## WHAT YOU WILL DO
A word-for-word retyping of the listing below is required, with the pictures dropped.

## SUPPLIED MATERIAL
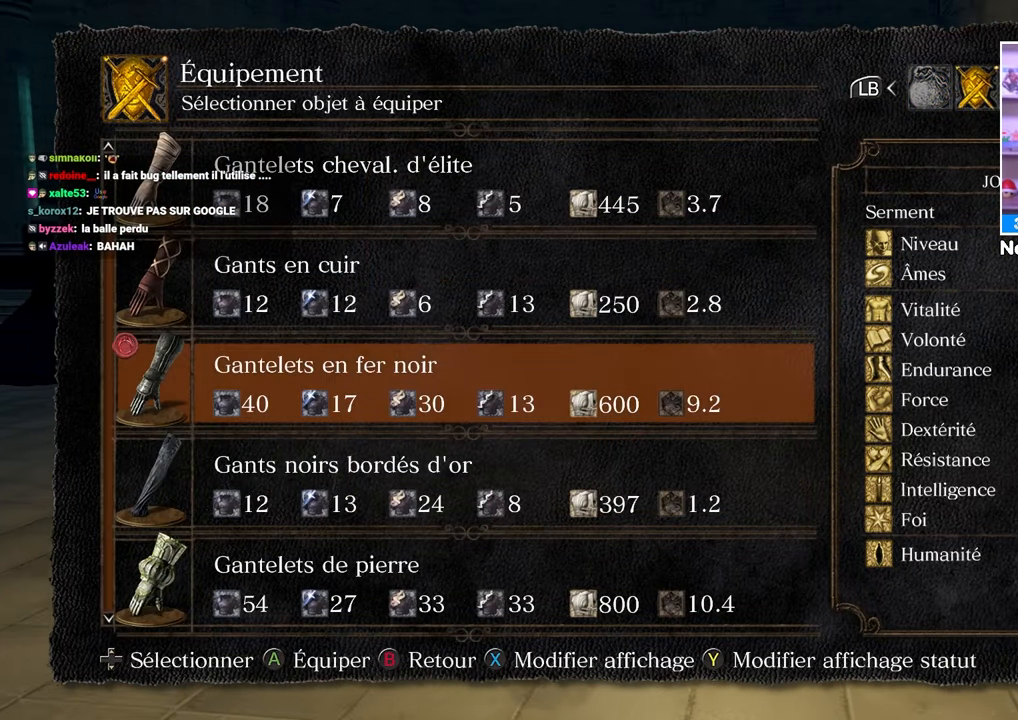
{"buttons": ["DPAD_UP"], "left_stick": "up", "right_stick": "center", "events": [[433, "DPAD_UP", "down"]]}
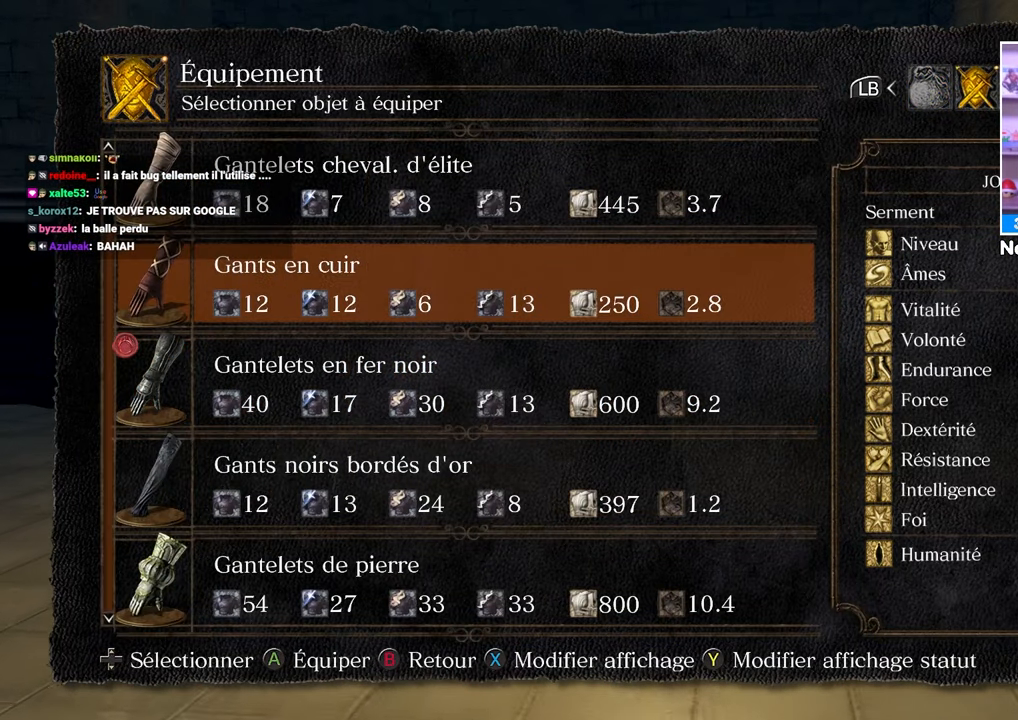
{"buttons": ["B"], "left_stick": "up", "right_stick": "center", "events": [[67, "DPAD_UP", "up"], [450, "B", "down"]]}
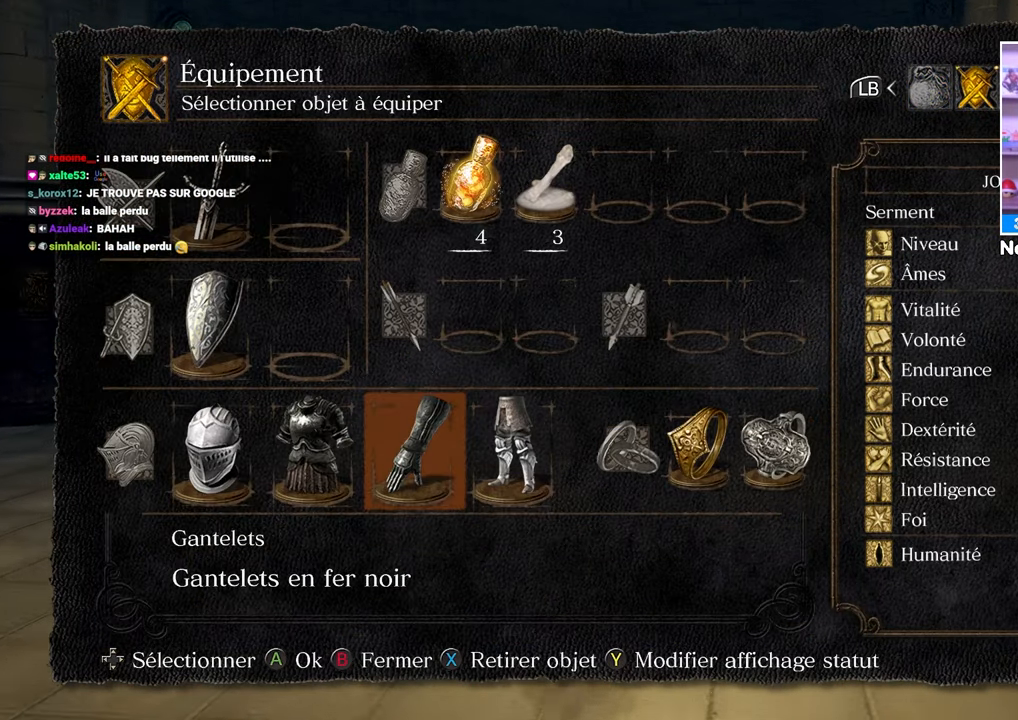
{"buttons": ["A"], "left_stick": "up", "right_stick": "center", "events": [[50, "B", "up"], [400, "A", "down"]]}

## SOLUTION TO THE PROBLEM
{"buttons": ["DPAD_UP"], "left_stick": "up", "right_stick": "center", "events": [[433, "DPAD_UP", "down"]]}
{"buttons": ["B"], "left_stick": "up", "right_stick": "center", "events": [[67, "DPAD_UP", "up"], [450, "B", "down"]]}
{"buttons": ["A"], "left_stick": "up", "right_stick": "center", "events": [[50, "B", "up"], [400, "A", "down"]]}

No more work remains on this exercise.